Mit Herthas wechselhaftem Erfolg ist auch die Transferpolitik des Vereins wiederholt in die Kritik geraten. Als er jedoch auf der vorletzten Mitgliederversammlung für die Verpflichtung von Fredi Bobic kritisiert worden war, rief Hoeneß entrüstet in den Saal: Den Fredi Bobic habe „nicht ich geholt, den haben wir alle geholt“. Hoeneß spielte darauf an, dass er einst bei der Bekanntgabe der Verpflichtung Bobic’ auf einer Mitgliederversammlung großen Applaus geerntet hatte.

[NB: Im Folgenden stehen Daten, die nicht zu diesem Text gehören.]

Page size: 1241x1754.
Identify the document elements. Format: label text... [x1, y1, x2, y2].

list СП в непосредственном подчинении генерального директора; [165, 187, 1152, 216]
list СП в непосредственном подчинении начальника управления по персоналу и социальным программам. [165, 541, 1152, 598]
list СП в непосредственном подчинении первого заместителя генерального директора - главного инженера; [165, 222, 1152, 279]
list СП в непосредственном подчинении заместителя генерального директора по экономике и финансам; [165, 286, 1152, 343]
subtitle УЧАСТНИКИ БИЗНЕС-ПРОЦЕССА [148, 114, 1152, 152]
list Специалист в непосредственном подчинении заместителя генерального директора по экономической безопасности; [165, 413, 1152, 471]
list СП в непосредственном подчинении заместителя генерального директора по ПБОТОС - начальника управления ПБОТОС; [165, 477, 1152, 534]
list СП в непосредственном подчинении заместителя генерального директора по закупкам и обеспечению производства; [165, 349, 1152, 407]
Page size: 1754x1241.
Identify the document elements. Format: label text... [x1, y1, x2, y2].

Auf der Versammlung im November 2007 mahnte der ehemalige Vereinspräsident Wolfgang Holst ein Ende der „One-Man-Show“ bei Hertha an, räumte aber zugleich selbstkritisch ein, dass „wir, die wir Verantwortung für Hertha tragen, Hoeneß haben gewähren lassen“.

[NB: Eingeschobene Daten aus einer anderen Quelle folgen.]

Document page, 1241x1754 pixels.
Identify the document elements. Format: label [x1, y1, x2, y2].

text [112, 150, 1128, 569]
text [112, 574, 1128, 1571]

Untätigkeit ist sicherlich das Letzte, was man Dieter Hoeneß vorwerfen kann. Mehr als 90 Fußballspieler hat er seit dem Aufstieg eingestellt. Wenn man es gut meint, darf dem Manager dabei wechselhafter Erfolg unterstellt werden. Knapp 70 Millionen Euro sind für die Einkäufe ausgegeben worden, nicht eingerechnet die Gehälter des Personals. Heute ist der Verein mit knapp 50 Millionen Euro verschuldet und weist ein negatives Eigenkapital von mehr als zehn Millionen Euro aus. Der Marktwert des aktuellen Kaders wird auf 50 Millionen Euro geschätzt – Bundesliga-Mittelmaß.

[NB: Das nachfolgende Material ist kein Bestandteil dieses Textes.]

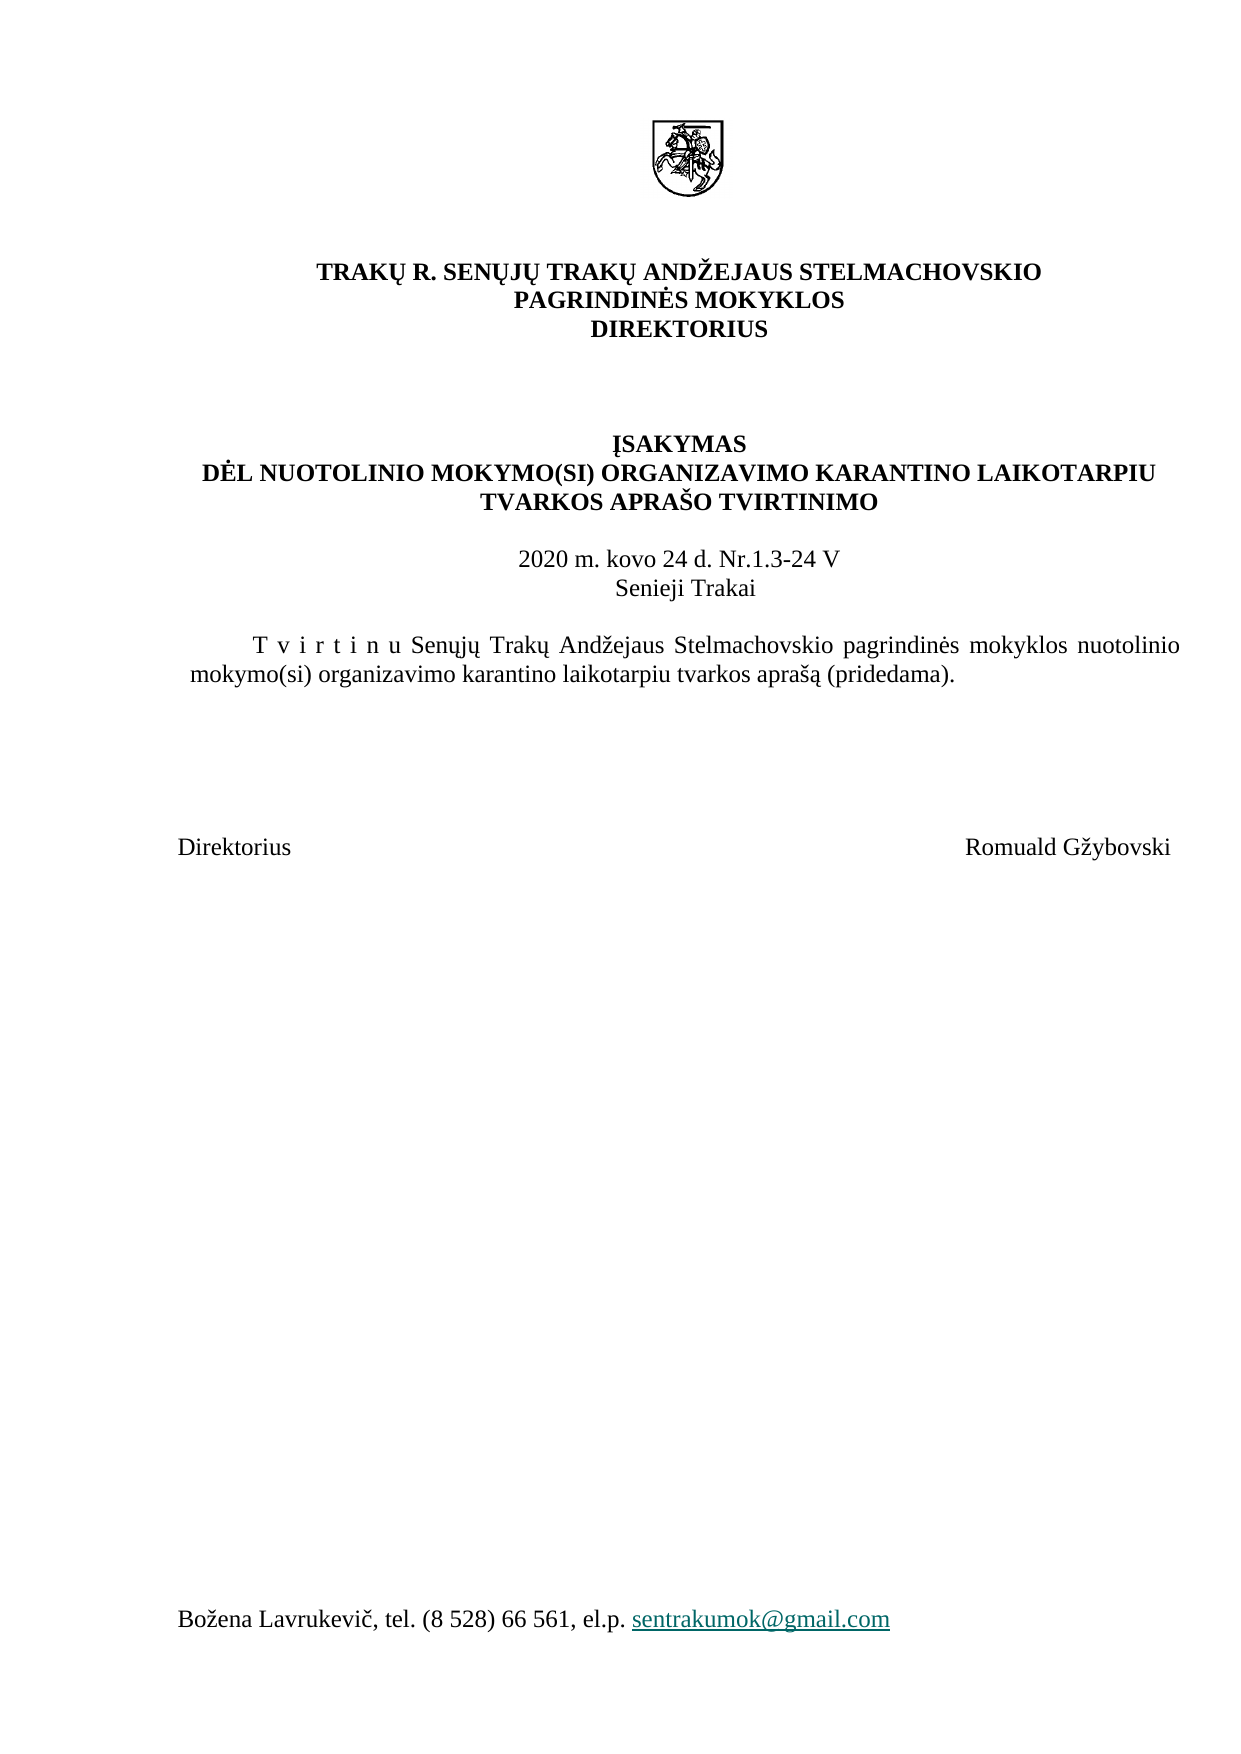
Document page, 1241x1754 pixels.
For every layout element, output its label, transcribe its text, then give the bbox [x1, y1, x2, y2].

text TVARKOS APRAŠO TVIRTINIMO [177, 487, 1181, 516]
text Senieji Trakai [190, 573, 1181, 602]
text Direktorius Romuald Gžybovski [177, 832, 1181, 861]
title TRAKŲ R. SENŲJŲ TRAKŲ ANDŽEJAUS STELMACHOVSKIO [177, 257, 1181, 286]
title DIREKTORIUS [177, 314, 1181, 343]
title PAGRINDINĖS MOKYKLOS [177, 286, 1181, 314]
text DĖL NUOTOLINIO MOKYMO(SI) ORGANIZAVIMO KARANTINO LAIKOTARPIU [177, 458, 1181, 487]
text 2020 m. kovo 24 d. Nr.1.3-24 V [177, 544, 1181, 573]
text Božena Lavrukevič, tel. (8 528) 66 561, el.p. sentrakumok@gmail.com [177, 1604, 1181, 1633]
text T v i r t i n u Senųjų Trakų Andžejaus Stelmachovskio pagrindinės mokyklos nuotolinio mokymo(si) organizavimo karantino laikotarpiu tvarkos aprašą (pridedama). [190, 631, 1181, 688]
subtitle ĮSAKYMAS [177, 429, 1181, 458]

Nur zwei Spieler konnte Hertha mit nennenswertem Gewinn verkaufen: Sebastian Deisler und Kevin-Prince Boateng. Natürlich rechnen sich Transfers auch, wenn ein Profi für weniger Geld abgegeben wird als er gekauft wurde – wenn er zwischenzeitlich die Mannschaft spürbar verstärkt hat. Aber verglichen mit der Bilanz anderer Bundesligisten wie Bremen, Hamburg, München, Leverkusen, Rostock oder Stuttgart, die deutlich mehr aus ihren Verkäufen erlösen, ist dieser Teil von Herthas Transferbilanz ernüchternd.

Mit dem jüngsten Einkauf von Raffael und der bevorstehenden Verpflichtung von Ljubomir Fejsa (siehe Artikel links) setzt Hertha BSC eine Politik fort, die seit dem Sommer 2007 en vogue ist: der radikale personelle Umbruch.

Einen teuren Fehlgriff kann sich Hertha dabei nicht mehr leisten.